Tasks
a. Summarize the hearing-test results excerpt in two sentences.
b. In the hearing-test results excerpt, which procedures showed statistically significant dependence with level of hearing loss?
c. Extend the hearing-test results excerpt, starting after its final sentence.

Excerpt provided
In Tables 2 and 3, we present the distribution of subjects according to percentage of hits in sound location (LS) and binaural fusion (FB).

Tables 4 and 5 present distribution of subjects according to percentage of hits in PSI-MCI in conditions PSI (0) and PSI (-10), according to the variable side of ear.

Figure 1 shows descriptive measures of correct responses (in percentage) of PSI-MCI test for conditions PSI (0) and PSI (-10), according to the variable ear side.

Analyzing Figure 1, we detected there was no statistically significant difference in performance of subjects concerning the variable ear side and test conditions PSI (0) and PSI (-10) and level of hearing loss according to variable ear side.

Chart 1 shows p-value calculated to check whether there was dependence between percentage of hits in the different procedures (LS, FB and PSI) and level of hearing loss according to the variable ear side.

Comparing the performance of subjects in the different procedures and level of hearing loss according to ear side, we detected statistically significant dependence between the test of Sound Location and PSI (-10) and level of hearing loss.

Dataset content
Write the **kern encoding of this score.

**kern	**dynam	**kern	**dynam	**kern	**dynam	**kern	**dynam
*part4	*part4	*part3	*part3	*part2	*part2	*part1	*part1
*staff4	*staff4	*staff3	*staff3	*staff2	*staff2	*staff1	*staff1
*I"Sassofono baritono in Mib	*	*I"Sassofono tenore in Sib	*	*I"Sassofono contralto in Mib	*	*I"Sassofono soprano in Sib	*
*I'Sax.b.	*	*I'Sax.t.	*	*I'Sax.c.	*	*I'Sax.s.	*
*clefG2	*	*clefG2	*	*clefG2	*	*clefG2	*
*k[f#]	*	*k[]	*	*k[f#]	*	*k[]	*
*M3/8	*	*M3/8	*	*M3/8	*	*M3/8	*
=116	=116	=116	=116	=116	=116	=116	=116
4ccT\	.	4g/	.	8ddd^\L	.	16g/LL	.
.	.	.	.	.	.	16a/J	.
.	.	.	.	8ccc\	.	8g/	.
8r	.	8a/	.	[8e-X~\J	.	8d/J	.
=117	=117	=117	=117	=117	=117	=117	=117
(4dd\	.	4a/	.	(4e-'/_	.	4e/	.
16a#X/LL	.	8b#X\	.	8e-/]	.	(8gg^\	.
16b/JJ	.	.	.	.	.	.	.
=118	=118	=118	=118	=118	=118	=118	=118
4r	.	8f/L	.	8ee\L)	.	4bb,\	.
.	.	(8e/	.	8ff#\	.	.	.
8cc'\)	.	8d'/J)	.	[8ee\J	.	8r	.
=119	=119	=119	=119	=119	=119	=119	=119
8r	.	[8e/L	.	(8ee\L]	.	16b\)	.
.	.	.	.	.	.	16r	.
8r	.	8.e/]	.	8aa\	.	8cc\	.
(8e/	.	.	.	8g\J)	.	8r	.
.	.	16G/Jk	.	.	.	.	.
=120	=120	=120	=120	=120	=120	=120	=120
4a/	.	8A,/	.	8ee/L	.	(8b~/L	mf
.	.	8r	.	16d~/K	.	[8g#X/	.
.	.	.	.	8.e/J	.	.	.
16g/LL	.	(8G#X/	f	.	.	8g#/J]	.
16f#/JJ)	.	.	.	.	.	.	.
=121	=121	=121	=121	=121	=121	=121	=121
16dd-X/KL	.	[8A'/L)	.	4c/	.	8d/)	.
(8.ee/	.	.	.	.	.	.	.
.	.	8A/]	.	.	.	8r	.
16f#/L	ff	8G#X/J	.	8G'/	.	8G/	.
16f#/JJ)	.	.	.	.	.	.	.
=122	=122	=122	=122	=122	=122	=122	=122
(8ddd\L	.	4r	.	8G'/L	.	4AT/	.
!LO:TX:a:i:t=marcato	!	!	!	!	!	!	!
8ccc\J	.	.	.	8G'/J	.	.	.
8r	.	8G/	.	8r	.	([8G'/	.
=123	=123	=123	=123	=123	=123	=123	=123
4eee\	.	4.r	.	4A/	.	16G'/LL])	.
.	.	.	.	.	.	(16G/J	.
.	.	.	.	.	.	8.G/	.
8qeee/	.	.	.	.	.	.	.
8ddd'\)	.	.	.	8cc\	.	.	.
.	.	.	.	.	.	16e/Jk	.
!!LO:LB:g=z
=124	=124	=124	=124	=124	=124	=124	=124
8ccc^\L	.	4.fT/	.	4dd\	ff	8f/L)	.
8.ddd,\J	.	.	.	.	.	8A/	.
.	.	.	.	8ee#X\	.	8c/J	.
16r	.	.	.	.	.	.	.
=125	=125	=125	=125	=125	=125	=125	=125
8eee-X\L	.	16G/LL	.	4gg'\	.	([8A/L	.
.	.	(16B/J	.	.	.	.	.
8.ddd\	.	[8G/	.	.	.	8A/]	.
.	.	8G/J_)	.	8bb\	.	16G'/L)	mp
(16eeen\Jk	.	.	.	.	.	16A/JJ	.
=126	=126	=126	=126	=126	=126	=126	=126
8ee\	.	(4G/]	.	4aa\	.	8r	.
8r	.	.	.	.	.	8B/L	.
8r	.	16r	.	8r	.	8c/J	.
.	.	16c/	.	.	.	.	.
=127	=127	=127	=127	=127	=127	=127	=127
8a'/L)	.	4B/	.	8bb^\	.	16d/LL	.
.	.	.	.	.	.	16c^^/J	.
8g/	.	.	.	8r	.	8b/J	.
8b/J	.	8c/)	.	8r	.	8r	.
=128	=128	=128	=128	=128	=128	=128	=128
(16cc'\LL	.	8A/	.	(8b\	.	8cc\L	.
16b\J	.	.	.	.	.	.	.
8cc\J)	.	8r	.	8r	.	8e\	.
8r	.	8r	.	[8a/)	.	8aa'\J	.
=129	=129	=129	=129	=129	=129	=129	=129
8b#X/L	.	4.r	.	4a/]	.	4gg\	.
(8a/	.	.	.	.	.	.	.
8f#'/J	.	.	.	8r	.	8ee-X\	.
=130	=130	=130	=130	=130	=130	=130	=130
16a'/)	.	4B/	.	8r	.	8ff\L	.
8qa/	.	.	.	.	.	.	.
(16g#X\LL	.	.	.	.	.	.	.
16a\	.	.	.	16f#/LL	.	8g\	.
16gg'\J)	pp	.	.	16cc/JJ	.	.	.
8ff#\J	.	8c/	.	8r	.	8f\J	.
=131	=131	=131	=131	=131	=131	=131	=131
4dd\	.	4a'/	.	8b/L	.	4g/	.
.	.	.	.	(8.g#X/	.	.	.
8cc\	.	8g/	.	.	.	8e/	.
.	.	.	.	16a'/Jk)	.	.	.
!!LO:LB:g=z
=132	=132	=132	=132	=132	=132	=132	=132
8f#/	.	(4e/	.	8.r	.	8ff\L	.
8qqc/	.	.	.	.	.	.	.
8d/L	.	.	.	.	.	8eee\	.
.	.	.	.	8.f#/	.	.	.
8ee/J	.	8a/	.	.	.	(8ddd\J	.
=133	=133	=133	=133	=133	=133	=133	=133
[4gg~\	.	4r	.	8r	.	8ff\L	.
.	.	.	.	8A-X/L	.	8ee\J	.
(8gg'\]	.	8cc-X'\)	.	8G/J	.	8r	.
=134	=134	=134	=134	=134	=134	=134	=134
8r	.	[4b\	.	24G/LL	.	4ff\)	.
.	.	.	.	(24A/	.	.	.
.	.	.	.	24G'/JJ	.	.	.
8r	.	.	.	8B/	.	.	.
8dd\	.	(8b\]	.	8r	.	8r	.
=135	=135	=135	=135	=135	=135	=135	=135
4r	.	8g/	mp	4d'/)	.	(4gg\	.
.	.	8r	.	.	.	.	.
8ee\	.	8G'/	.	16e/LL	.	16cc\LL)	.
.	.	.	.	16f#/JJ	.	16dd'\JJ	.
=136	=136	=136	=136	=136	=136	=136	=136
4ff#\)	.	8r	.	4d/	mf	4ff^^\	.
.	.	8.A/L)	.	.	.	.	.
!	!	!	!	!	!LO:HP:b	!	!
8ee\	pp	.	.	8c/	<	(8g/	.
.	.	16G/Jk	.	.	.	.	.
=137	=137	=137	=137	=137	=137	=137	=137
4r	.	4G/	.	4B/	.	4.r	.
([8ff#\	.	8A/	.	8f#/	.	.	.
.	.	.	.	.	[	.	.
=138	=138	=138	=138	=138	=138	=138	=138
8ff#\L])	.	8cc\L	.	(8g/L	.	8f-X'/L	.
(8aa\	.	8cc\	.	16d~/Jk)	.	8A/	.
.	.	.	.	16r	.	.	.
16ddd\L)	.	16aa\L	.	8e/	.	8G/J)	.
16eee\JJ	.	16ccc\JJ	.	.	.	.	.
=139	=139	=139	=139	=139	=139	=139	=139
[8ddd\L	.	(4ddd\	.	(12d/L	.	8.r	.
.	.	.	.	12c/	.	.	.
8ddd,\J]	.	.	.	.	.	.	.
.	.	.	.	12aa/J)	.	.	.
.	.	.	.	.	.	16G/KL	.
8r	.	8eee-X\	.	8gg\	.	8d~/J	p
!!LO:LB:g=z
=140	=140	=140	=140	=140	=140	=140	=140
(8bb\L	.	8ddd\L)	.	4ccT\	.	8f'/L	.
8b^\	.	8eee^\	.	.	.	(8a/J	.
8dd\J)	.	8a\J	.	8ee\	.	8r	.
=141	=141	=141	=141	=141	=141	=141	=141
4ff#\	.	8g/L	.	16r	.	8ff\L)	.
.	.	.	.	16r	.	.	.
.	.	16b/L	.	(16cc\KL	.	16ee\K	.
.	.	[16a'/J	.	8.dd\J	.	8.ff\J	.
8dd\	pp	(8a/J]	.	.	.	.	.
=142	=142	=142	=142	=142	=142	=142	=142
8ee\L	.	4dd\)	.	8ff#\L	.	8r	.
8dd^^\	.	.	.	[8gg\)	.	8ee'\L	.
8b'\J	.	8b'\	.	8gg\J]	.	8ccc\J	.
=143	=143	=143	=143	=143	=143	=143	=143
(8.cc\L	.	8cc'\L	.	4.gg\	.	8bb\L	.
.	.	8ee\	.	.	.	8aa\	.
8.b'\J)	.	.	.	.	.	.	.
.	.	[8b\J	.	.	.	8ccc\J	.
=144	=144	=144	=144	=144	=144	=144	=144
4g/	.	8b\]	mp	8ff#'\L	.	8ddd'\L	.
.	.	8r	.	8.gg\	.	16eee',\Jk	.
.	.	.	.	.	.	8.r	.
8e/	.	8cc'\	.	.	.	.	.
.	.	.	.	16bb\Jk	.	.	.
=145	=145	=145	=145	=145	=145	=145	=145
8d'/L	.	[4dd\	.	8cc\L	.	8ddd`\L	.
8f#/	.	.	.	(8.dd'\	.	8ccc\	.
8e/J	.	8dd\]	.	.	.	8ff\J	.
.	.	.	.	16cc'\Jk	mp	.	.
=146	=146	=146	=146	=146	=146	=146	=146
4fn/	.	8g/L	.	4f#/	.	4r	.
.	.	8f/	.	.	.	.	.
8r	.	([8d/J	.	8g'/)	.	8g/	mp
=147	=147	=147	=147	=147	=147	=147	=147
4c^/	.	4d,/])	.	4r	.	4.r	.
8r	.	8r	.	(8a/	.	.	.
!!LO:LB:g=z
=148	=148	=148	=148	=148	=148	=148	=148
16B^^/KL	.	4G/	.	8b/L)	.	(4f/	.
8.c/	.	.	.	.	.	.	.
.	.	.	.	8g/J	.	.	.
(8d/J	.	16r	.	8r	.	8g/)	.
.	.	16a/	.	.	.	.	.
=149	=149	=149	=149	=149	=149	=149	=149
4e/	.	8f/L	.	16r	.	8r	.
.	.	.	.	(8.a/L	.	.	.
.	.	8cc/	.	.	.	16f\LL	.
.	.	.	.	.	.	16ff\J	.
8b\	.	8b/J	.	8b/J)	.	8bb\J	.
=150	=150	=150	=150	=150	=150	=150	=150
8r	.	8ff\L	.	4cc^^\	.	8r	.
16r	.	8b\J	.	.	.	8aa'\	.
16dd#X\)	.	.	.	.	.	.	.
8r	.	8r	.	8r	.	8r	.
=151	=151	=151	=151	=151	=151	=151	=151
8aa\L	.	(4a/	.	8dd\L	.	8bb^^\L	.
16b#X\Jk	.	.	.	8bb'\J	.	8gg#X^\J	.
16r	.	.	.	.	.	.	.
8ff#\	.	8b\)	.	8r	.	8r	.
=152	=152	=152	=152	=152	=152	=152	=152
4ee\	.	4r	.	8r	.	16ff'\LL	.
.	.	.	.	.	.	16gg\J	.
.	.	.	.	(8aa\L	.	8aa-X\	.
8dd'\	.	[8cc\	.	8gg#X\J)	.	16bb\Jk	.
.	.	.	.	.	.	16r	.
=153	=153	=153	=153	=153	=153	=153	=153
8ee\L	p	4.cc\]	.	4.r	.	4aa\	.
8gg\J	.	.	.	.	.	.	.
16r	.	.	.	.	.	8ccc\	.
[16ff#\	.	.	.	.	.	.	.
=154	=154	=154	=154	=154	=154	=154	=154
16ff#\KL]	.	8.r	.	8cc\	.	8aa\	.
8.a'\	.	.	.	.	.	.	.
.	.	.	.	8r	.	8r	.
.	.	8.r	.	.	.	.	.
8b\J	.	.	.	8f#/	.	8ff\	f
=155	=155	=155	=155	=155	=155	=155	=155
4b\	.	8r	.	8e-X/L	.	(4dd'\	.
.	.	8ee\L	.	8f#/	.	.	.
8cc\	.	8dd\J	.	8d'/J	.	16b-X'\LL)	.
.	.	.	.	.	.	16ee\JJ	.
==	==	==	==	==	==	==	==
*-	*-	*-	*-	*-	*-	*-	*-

Answers given
a. The subjects are distributed by percentage of hits in sound location, binaural fusion, and the PSI-MCI test under conditions PSI (0) and PSI (-10), according to ear side. When performance and level of hearing loss were compared by ear side, statistically significant dependence appeared between the Sound Location test and PSI (-10) and level of hearing loss.

b. The Sound Location test and PSI (-10).

c.
DISCUSSION

Auditory behaviors studied in the test of Sound Location (Table 1) and Binaural Fusion (Table 2) isolated and classified as good or very good were observed in 89% of the subjects for location skills and in 29% for synthesis skills. Therefore, we detected that there were many more subjects that had difficulty in binaural synthesis skills.

The results obtained in the Sound Location test of the present study are not in agreement with Amatucci (1998)14 - the author observed 97% of elderly female patients with abnormal results in the test. However, they are very close to the results reported by Silveira (2001)15, who detected 35% of elderly patients locating the five directions proposed by the test.

Most of the elderly in the study presented appropriate mechanisms of discrimination of sound source direction. The mechanism depended on the process of binaural interaction for good perception of sound source direction.

As to test of Binaural Fusion, Musiek et al. (1982)16, Pereira et al. (1993)17 and Wishart et al. (2003)18 observed appropriate performance in approximately 90% of the tested children and young adults who had no hearing impairment.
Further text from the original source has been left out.